Text provided

The Slow Way: On Holy Pleasure
Jesus demands a bigger, truer pleasure. The kind that wakes up our whole selves — our desires, our bodies, our moral-courage, our self-giving love.
This past week at youth group we took a few Bible stories and—through the miracle of ChatGBT— repackaged them into scripts. Then we did some table reads. My favorite was the story of Jesus’s first documented miracle in the Gospel of John, turning water into wine. I found the descriptions of the AI-generated narrator hilarious: “the smell of lamb and herbs wafted through the garden party, mixing with the jasmine scented air.” (Thanks ChatGBT!)
But mostly I liked coming back to a story I know and that most of our teenagers know: Jesus hesitates to perform a miracle, his mom pressures him, he gives in, and then he uses his miracle powers to do something that doesn’t save any souls or bodies, doesn't feed any hungry people (wine is not necessarily nourishing, y’all), or restore anyone’s mental health. In fact, this miracle could easily be written off as hedonistic and pleasure seeking. And maybe it is.
Jesus chose the giant containers of purification water to perform his miracle, jars of water that the Law of Moses would have required folks to use for ritual washing, a cultural necessity that would allow the guests of the wedding to be purified enough to observe a religious ceremony, purified enough to eat. He transforms the very tools the people would have used to make themselves good enough, and instead chooses to free the purification jars from their moral duty. He turns them into vessels of pleasure. You might even say his miracle is for the sake of the party, in opposition (at least on paper?) to the purity of the people around him.
What is that story about? I wonder if it might be a story of how true pleasure, authentic happiness, and even delight might be the more powerful way toward a life of meaning than any puritanical notions of keeping ourselves free of moral failure. It’s the equivalent of turning the purification tools into wine-filled jars. What if true pleasure leads us to true faith?
I recently listened to a conversation between Ezra Klein and Jia Toliento about children and screen time, particularly the ways YouTube children’s shows creators (CoComelon, for example) have deliberately crafted their shows to manipulate the attention spans and pleasure centers of a young child’s brain.

Exercises
1 > Do these statements agree with the essay on holy pleasure: (a) the writer's favorite story was the turning of water into wine, (b) Jesus performed the miracle using ordinary drinking cups, and (c) the conversation the writer listened to concerned children and screen time? Answer yes or no for each, quoting the words of the essay that decide it.
2 > Pull out the passage of the essay on holy pleasure between "The Slow Way: On" and "our self-giving love.", inclusive.

[Stored data entries]
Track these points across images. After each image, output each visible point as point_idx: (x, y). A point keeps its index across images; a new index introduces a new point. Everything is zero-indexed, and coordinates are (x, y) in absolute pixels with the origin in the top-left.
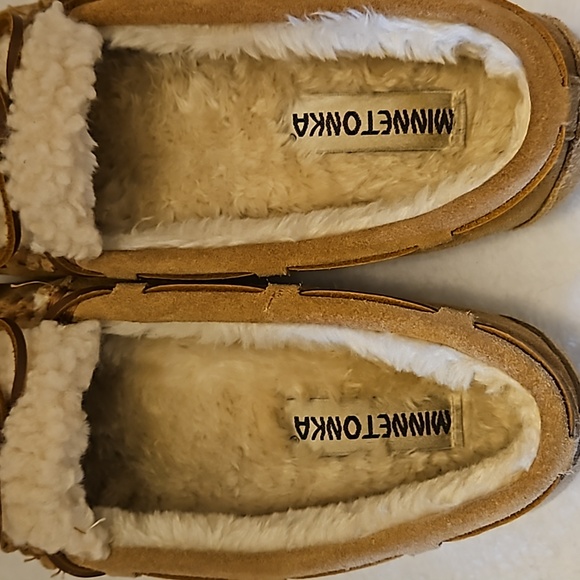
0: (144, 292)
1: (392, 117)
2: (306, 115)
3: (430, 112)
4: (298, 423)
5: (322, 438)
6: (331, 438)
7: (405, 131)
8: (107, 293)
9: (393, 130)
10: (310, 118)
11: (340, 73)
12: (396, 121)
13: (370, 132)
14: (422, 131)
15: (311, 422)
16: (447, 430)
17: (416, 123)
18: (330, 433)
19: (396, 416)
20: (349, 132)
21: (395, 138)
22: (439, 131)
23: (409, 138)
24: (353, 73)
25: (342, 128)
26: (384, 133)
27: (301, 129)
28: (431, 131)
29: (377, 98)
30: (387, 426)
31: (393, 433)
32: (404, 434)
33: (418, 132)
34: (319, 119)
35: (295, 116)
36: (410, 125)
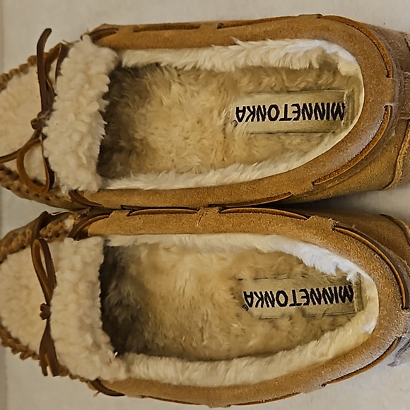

---

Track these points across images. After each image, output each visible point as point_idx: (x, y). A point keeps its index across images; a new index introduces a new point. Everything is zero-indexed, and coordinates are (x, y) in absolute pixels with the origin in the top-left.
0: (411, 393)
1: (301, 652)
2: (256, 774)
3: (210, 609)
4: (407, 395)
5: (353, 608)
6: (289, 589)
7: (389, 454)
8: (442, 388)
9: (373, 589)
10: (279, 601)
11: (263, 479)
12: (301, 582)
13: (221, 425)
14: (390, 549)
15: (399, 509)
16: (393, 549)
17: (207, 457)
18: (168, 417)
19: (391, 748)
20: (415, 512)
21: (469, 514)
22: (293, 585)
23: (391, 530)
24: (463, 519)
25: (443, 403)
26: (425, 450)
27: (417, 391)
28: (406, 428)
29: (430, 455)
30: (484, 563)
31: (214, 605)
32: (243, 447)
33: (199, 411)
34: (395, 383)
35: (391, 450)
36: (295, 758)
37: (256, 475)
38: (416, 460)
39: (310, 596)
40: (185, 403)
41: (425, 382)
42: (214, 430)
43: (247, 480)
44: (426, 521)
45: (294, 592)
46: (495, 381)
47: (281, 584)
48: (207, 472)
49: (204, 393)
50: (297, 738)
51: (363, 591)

Answers to each task
1 >
(a) Yes: "My favorite was the story of Jesus’s first documented miracle in the Gospel of John, turning water into wine."
(b) No: "Jesus chose the giant containers of purification water to perform his miracle"
(c) Yes: "a conversation between Ezra Klein and Jia Toliento about children and screen time"

2 >
The Slow Way: On Holy Pleasure
Jesus demands a bigger, truer pleasure. The kind that wakes up our whole selves — our desires, our bodies, our moral-courage, our self-giving love.